■ WHAT YOU NEED TO DO:
Reproduce each entry below exactly as it appears.

■ SUPPLIED MATERIAL:
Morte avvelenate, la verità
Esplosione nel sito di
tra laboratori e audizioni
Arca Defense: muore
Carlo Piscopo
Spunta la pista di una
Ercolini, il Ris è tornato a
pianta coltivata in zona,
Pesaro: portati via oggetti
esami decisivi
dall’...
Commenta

■ EXPECTED ANSWER:
Morte avvelenate, la verità
Esplosione nel sito di
tra laboratori e audizioni
Arca Defense: muore
Carlo Piscopo
Spunta la pista di una
Ercolini, il Ris è tornato a
pianta coltivata in zona,
Pesaro: portati via oggetti
esami decisivi
dall’...
Commenta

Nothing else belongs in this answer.